Helena apenas si pudo contener su deseo de arrancarle a Brockhard la carta y romperla en pedazos.

– A una mujer joven como tú más le valdría ser un poco realista y no ligarse demasiado a un hombre al que, con toda probabilidad, no volverá a ver en su vida. Por cierto, ese pañuelo te sienta de maravilla, Helena. ¿Es una prenda de la familia?

– Me sorprenden y me satisfacen sus desvelos, doctor, pero le aseguro que son innecesarios. No siento nada especial por ese paciente. Es hora de servir la cena, así que, si me disculpa…

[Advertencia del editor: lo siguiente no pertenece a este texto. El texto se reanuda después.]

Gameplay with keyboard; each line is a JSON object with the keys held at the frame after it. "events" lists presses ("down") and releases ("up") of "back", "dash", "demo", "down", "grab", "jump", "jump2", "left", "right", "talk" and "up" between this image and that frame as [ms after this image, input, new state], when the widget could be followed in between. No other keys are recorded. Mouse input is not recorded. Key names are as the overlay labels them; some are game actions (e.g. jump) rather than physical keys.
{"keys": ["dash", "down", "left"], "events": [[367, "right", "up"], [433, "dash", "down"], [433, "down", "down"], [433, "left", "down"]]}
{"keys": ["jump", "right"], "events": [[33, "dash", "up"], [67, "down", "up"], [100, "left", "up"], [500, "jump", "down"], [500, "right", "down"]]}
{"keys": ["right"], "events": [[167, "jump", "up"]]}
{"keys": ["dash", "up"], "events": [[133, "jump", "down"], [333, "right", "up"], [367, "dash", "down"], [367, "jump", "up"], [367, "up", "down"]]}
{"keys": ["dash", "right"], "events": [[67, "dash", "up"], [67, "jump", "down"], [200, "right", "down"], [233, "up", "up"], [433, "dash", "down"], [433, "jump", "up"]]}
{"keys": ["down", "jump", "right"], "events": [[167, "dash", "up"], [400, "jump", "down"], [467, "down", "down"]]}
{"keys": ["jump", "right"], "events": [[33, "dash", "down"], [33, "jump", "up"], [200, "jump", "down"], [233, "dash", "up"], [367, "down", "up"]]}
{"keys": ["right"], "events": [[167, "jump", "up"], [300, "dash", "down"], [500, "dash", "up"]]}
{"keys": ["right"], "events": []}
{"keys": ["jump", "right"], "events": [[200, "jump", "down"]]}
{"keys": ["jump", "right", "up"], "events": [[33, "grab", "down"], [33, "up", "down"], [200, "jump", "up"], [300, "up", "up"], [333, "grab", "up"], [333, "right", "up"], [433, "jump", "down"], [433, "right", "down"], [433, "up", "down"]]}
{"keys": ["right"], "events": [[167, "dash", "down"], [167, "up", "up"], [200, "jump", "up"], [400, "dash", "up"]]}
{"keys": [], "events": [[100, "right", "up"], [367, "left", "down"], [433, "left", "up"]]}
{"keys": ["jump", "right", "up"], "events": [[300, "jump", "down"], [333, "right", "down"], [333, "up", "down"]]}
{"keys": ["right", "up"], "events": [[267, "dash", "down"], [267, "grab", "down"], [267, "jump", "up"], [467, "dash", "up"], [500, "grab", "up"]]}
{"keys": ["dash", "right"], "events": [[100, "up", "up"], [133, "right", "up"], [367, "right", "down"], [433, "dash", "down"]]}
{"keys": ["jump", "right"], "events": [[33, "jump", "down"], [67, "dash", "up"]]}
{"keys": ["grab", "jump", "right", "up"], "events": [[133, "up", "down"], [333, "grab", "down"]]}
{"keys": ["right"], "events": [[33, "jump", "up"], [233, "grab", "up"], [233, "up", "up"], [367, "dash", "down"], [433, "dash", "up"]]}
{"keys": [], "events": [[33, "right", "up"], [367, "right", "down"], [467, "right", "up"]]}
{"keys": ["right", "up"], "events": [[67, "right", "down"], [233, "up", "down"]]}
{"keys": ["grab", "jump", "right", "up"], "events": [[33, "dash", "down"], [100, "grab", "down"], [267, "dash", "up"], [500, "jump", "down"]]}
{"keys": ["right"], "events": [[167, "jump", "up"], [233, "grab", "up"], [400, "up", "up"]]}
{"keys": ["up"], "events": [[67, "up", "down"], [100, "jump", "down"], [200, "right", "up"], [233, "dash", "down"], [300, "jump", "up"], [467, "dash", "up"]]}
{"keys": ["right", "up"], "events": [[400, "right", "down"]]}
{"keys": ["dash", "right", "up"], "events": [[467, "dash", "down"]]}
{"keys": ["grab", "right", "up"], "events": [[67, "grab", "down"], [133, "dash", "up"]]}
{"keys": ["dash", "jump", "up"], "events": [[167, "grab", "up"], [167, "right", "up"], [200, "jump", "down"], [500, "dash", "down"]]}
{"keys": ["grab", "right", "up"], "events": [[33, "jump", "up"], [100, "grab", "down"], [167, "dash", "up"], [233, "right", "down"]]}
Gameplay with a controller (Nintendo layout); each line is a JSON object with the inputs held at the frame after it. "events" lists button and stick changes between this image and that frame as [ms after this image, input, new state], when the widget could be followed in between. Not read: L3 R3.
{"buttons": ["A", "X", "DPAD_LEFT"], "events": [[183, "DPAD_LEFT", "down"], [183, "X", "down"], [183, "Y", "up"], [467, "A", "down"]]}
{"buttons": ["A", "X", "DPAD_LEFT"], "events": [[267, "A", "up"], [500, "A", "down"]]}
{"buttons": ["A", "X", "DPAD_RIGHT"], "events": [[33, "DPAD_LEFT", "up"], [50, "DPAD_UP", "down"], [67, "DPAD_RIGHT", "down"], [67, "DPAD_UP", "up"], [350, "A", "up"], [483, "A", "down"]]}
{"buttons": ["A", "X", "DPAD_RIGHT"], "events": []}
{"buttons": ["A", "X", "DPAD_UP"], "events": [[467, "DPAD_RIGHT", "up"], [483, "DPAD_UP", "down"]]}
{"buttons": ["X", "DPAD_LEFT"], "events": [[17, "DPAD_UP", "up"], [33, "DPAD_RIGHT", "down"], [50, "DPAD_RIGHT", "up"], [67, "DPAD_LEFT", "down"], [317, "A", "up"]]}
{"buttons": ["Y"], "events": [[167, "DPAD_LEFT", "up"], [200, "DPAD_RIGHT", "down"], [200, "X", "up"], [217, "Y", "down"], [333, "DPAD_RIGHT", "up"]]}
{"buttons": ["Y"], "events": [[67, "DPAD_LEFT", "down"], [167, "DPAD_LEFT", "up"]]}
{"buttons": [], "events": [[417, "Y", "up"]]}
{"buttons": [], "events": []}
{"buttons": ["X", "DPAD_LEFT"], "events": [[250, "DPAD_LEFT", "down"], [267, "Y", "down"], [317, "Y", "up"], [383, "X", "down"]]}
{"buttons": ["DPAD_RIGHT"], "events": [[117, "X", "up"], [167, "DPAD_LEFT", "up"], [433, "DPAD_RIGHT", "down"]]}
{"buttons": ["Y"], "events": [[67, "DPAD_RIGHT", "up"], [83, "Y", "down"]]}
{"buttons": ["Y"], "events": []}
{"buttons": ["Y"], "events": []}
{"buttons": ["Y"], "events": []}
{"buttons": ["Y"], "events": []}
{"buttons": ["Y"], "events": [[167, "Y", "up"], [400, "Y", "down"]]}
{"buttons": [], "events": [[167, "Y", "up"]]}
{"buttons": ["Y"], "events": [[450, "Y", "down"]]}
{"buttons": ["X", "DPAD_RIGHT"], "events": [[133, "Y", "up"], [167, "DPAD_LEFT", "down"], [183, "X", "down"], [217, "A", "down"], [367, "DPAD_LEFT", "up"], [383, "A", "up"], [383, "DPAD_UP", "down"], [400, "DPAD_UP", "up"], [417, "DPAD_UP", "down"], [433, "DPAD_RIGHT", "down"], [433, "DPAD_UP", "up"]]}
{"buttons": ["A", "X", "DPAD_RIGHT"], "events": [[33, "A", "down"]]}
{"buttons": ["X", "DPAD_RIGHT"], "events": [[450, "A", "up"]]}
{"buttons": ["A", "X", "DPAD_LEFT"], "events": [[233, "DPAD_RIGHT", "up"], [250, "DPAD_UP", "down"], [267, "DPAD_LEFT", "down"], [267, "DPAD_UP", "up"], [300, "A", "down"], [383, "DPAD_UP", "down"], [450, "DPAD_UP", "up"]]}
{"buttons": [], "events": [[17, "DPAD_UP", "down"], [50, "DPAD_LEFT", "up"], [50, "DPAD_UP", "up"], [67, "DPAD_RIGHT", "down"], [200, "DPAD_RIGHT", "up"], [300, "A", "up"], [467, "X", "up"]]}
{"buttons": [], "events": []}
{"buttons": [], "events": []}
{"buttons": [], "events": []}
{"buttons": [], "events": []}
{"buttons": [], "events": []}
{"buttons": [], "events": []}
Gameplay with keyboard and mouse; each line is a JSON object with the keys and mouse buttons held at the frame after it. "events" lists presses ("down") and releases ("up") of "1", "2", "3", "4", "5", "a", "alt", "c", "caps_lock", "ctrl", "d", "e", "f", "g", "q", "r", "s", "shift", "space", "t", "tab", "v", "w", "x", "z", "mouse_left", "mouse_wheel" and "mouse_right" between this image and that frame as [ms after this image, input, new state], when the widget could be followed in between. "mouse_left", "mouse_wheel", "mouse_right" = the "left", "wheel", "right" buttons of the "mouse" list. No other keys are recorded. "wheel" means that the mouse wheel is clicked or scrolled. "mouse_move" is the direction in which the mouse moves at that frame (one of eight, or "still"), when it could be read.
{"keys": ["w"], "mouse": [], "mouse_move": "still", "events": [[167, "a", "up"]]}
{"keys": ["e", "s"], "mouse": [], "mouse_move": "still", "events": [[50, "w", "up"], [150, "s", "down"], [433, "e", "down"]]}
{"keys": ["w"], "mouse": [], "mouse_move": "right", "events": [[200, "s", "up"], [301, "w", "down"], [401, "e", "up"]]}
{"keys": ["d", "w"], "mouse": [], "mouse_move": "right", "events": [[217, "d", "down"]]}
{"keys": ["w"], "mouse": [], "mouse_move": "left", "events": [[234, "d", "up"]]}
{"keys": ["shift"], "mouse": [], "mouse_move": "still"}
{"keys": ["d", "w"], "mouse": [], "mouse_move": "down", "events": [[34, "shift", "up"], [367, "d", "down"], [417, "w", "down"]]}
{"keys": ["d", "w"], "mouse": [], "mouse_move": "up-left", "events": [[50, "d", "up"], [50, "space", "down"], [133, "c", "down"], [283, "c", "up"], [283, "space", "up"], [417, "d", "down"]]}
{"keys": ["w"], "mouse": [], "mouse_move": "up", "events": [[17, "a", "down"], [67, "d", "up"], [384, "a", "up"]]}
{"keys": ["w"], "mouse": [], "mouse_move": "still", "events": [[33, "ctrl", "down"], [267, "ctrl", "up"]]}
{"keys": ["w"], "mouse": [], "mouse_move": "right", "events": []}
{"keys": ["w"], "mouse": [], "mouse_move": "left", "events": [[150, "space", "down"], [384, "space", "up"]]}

– Helena, Helena… -Brockhard meneó la cabeza sonriendo-. ¿De verdad crees que soy ciego? ¿Crees que no me rompe el corazón ver el dolor que esto te causa? La amistad que se profesan nuestras familias me hace sentir que hay unos lazos que nos unen, Helena. De lo contrario, no te hablaría con tanta confianza. Puedes confiar en mí, pero, supongo que ya habrás notado que abrigo ciertos sentimientos por ti y…

– ¡Basta!

– ¿Cómo?

Helena cerró la puerta antes de alzar la voz.

– Estoy aquí como voluntaria, Brockhard, no soy ninguna de sus enfermeras contratadas con las que puede jugar como quiera. Así que déme la carta y diga lo que quiera, de lo contrario, me iré ahora mismo.

– Pero, querida Helena… -Brockhard adoptó un gesto de preocupación-. ¿No sabes que esto es algo que está en tus manos?

– ¿En mis manos?

– Un alta es algo muy subjetivo. Sobre todo, tratándose de semejante herida en la cabeza.

– Lo sé.

– Podría prolongarle la baja por tres meses más y, quién sabe, tal vez el frente oriental haya dejado de existir una vez transcurrido ese plazo.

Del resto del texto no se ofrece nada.